Talk:Alexander duality

Untitled[edit]

this had two errors of substance; if you're going to (partially) revert then be aware of them. First, it is patently false that removing a point from the complement of a compact set in the sphere or euclidean space does not alter its homotopy type or homology/cohomology groups. Second (because of that) the statement was incorrect. An example is furnished by the 1 dimensional line and the point. According to the previous version, we have the reduced homology of the point (0) equal to the reduced cohomology of two intervals (which is the ground ring). —Preceding unsigned comment added by 71.190.4.212 (talk) 01:51, 14 August 2009 (UTC)[reply]

I shall certainly check the statement in Spanier's book. The article as it stands has no reference of any sort, which is unsatisfactory. Removing the reference to Spanier isn't therefore best practice. Charles Matthews (talk) 07:13, 14 August 2009 (UTC)[reply]

Duality without local contracibility

In the "mordern treatment" section, it is written "Note that we can drop "local contractibility" as part of the hypothesis, if we use Čech cohomology, which is designed to deal with local pathologies."

My question is what homology theory do you use in this case- would it be strong homology?

143.210.42.231 (talk) 14:40, 3 October 2011 (UTC)[reply]

Erroneous statement[edit]

One sentence reads as follows, supposedly as an example of Alexander-Whitehead duality:

"For example the Clifford torus construction in the 3-sphere shows that the complement of a solid torus is another solid torus; which will be open if the other is closed, but this doesn't affect its homology."

This construction shows no such thing, because the claim that "the complement of a solid torus [in the 3-sphere is another solid torus" is false! (For example, consider the complement of a knotted torus.)

Rather. what the duality theorem shows is that the complement of a solid torus in the 3-sphere has the same reduced homology as the solid torus itself. This should be fixed, since it's a reasonable example of the application of the theorem.

Also, together with the Hurewicz theorem, this shows that if T is a (closed) solid torus embedded in S³ in any manner, and Y denotes S³ - T, then the fundamental group G of Y made abelian — i.e., factored out by its commutator subgroup [G, G] — must be isomorphic to the integers Z.

[Exercise data]
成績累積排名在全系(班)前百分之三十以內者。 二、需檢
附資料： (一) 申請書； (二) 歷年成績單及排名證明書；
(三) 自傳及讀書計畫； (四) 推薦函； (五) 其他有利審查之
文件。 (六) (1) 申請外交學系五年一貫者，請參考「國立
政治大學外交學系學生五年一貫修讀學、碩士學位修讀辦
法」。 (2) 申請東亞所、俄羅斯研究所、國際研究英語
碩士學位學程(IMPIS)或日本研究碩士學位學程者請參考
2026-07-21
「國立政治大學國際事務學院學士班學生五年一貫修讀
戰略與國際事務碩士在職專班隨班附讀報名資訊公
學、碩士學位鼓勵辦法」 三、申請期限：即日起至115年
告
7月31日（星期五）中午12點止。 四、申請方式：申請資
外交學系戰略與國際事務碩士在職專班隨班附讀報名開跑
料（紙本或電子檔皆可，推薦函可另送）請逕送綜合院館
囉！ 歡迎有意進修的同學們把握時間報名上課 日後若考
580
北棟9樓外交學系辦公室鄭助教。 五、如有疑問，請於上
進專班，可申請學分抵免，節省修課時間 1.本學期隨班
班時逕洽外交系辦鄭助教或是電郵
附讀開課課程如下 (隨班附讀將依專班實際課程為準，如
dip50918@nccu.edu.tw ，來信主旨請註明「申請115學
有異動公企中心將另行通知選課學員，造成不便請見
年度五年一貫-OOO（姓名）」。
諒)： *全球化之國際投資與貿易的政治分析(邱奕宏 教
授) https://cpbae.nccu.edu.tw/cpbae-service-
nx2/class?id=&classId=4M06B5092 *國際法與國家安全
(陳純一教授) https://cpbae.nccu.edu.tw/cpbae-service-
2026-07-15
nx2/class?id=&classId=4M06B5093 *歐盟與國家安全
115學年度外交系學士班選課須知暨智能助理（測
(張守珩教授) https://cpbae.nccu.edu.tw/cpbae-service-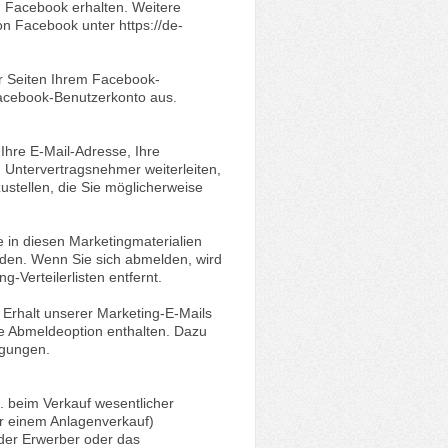
h Facebook erhalten. Weitere
on Facebook unter https://de-
r Seiten Ihrem Facebook-
Facebook-Benutzerkonto aus.
hre E-Mail-Adresse, Ihre
Untervertragsnehmer weiterleiten,
ustellen, die Sie möglicherweise
e in diesen Marketingmaterialien
lden. Wenn Sie sich abmelden, wird
Verteilerlisten entfernt.
Erhalt unserer Marketing-E-Mails
ne Abmeldeoption enthalten. Dazu
igungen.
. beim Verkauf wesentlicher
er einem Anlagenverkauf)
 der Erwerber oder das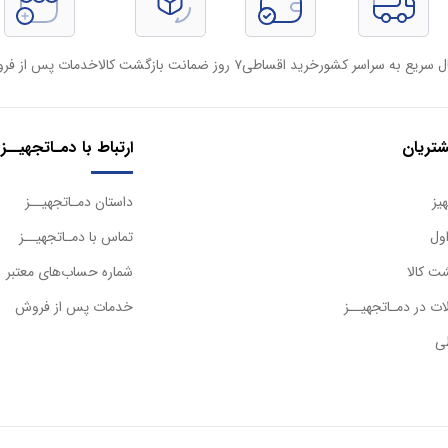
ل سریع به سراسر کشور
خرید اقساطی
۷ روز ضمانت بازگشت کالا
خدمات پس از فر
تریان
ارتباط با دمـاتجهیــز
یز
داستان دمـاتجهیــز
ول
تماس با دمـاتجهیــز
ت کالا
شماره حساب‌های معتبر
ت در دمـاتجهیــز
خدمات پس از فروش
ی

[Work to complete] Return the passage of the Alexander duality discussion starting at "143.210.42.231 (talk) 14:40, 3" and ending at "a knotted torus.)". None of the entries is needed for what follows.

[Solution to the problem]
143.210.42.231 (talk) 14:40, 3 October 2011 (UTC)[reply]

Erroneous statement[edit]

One sentence reads as follows, supposedly as an example of Alexander-Whitehead duality:

"For example the Clifford torus construction in the 3-sphere shows that the complement of a solid torus is another solid torus; which will be open if the other is closed, but this doesn't affect its homology."

This construction shows no such thing, because the claim that "the complement of a solid torus [in the 3-sphere is another solid torus" is false! (For example, consider the complement of a knotted torus.)